We were promoted because of the day we demonstrated our training to the people in the bleachers.
That morning, in our quarters, Lieutenant Dial said that what we would participate in that afternoon was political bullshit. Money for the war was about to be cut, so public-relations events like this were an attempt to bolster civilian support. But Lieutenant Dial said that only two things had ever motivated the public to support the military: heroism and vengeance.
He also said that we had to do well regardless. He said I would have to do a good job and make him proud. So I stood at attention, and I thought about running fast to find mines and attack enemies. I thought about making Lieutenant Dial proud.
Then he touched my head. He knew my thoughts. He always knew my thoughts. He told me I was good and gave me permission to be at ease.
So I wiggled and pushed my head against his knees, and my tail wagged hard as he buckled my duty harness. Even though he had said it was bullshit, I could smell that he was excited about the job ahead. That made me excited too. And as we left our quarters, Lieutenant Dial’s wife Melanie came with us. That made me even more excited, because she was almost never with us except in our quarters.
Melanie spoke to me every morning, and although I couldn’t understand her thoughts too well, I knew she was telling me to take care of Lieutenant Dial throughout our day of training. And every night when Lieutenant Dial and I returned, Melanie touched my head and said I was good. Then, after we all ate supper, she and Lieutenant Dial would climb into their bed, I would lie down on my cushion at its foot, and we would sleep. Sometimes in the night their scents grew stronger and blended together, and they made happy sounds. But I stayed quiet because I wanted them to stay happy. Other times I smelled or heard strangers outside our quarters, and I would go on alert even though Lieutenant Dial was still asleep and had not given me an order. But the strangers always went away, and then I slept again too.
Those were the only times Melanie was with us, and that one order every morning was the only order she ever gave me. All of my other orders, all of my treats, and all of my food came from Lieutenant Dial.
But Lieutenant Dial loved Melanie. I could see the word “love” whenever he thought of her. And that made me glad because it made him glad. So we were all happy on the day she came with us. She smelled like a hundred different flowers all mixed together, and she was wearing new clothes that seemed to float around her.
She also wore a gift that Lieutenant Dial had given her the night before. It was a shiny rock on a silver chain that she wore around her neck. Lieutenant Dial told me that Melanie liked the color of the rock. It just looked like a rock on a chain to me. But when Lieutenant Dial put it around Melanie’s neck, it made me think of the chain and tags that Lieutenant Dial wore around his own neck whenever he was on duty. And it also made me think of the collar he put on me when I wasn’t wearing my duty harness. So then I understood why Melanie was so happy to receive the rock and chain. Now we all had things to wear around our necks.
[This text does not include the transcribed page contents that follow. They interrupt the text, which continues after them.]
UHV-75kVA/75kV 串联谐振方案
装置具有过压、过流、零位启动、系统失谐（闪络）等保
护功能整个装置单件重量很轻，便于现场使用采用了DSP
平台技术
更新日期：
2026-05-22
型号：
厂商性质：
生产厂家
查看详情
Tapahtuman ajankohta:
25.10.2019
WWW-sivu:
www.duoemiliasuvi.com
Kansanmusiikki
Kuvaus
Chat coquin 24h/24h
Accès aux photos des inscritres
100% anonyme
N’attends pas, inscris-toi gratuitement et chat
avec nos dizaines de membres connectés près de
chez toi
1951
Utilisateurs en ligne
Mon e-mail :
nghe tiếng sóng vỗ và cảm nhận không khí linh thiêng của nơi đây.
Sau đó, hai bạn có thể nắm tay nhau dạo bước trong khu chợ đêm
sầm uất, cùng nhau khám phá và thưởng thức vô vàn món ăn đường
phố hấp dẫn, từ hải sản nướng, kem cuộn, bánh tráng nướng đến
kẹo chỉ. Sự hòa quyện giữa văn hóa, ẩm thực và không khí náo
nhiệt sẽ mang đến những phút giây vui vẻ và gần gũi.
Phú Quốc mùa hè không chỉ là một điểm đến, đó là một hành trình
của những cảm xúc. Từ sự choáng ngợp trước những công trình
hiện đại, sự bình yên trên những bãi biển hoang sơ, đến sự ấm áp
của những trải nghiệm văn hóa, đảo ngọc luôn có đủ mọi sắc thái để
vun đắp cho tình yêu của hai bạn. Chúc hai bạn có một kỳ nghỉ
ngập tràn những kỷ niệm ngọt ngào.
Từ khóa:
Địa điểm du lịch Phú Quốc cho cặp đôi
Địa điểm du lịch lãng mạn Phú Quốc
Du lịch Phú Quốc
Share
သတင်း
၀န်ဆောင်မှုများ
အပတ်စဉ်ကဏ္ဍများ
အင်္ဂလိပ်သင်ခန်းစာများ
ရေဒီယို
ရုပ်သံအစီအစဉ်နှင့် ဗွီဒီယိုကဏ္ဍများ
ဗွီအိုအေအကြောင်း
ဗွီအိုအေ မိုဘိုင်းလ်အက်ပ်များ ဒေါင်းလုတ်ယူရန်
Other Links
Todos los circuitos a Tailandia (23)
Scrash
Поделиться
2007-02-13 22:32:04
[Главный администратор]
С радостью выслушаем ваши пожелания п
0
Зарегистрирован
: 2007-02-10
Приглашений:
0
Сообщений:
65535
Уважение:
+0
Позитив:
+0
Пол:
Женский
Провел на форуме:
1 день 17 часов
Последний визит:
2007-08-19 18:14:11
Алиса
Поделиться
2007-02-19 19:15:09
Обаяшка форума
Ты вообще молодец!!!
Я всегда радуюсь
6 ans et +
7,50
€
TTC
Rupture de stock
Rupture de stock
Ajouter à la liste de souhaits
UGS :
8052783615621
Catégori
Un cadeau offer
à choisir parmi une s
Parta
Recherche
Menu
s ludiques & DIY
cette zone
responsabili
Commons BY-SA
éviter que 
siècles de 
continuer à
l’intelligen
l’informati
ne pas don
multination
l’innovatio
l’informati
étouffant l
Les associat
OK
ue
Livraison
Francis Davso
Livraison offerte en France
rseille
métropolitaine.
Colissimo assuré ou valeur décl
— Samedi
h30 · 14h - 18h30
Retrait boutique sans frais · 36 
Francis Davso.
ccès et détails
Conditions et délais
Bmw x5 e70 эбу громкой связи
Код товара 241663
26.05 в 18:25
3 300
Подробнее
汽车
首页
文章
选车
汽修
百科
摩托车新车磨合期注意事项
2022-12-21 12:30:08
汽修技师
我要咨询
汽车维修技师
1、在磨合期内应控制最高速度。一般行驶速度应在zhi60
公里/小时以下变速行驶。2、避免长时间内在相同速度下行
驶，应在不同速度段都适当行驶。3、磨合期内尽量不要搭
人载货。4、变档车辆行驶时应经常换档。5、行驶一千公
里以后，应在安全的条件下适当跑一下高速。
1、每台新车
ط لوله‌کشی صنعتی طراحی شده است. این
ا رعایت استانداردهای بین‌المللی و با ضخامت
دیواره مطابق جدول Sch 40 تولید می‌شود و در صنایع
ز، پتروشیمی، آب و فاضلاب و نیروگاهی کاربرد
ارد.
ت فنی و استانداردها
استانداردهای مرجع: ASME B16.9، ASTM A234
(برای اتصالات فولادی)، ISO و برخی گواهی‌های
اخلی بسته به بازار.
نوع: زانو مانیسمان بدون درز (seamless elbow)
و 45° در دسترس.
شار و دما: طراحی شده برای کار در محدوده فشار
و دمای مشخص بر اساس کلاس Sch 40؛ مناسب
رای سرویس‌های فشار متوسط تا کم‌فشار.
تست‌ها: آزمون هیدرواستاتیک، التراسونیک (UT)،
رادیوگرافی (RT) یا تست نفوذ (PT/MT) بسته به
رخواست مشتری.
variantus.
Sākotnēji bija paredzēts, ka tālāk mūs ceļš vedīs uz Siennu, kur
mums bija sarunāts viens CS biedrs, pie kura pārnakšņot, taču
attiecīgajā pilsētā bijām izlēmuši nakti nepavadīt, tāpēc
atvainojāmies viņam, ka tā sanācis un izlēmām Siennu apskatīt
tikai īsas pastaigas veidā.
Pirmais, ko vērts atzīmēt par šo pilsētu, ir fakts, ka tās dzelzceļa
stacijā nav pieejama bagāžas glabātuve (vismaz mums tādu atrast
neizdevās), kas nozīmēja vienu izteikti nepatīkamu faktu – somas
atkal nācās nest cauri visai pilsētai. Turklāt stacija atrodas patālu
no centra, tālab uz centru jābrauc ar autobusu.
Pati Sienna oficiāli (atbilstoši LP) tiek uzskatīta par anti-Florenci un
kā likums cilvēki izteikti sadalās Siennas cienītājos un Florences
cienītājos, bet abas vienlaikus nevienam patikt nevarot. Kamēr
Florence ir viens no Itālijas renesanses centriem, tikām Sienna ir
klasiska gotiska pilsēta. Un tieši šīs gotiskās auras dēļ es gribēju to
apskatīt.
We didn’t go to our usual training area at the fort that day. Instead we went to a park by the ocean. There were flags and people everywhere. It was busy and noisy, and I wanted to run around and smell everything. But Lieutenant Dial ordered me to stay beside him, and that was fun too. I still got to smell everything. We walked from one tree to another, with me on one side of Lieutenant Dial and Melanie on the other. And at every tree, people gathered around while Lieutenant Dial told them who he was and who I was. Then he would give me a few orders—easy things like attention, on guard, and secure-the-perimeter—and we would move on. A lot of people asked if they could touch me, but Lieutenant Dial said they couldn’t. He explained that I was on duty. I wasn’t a pet. I was a corporal.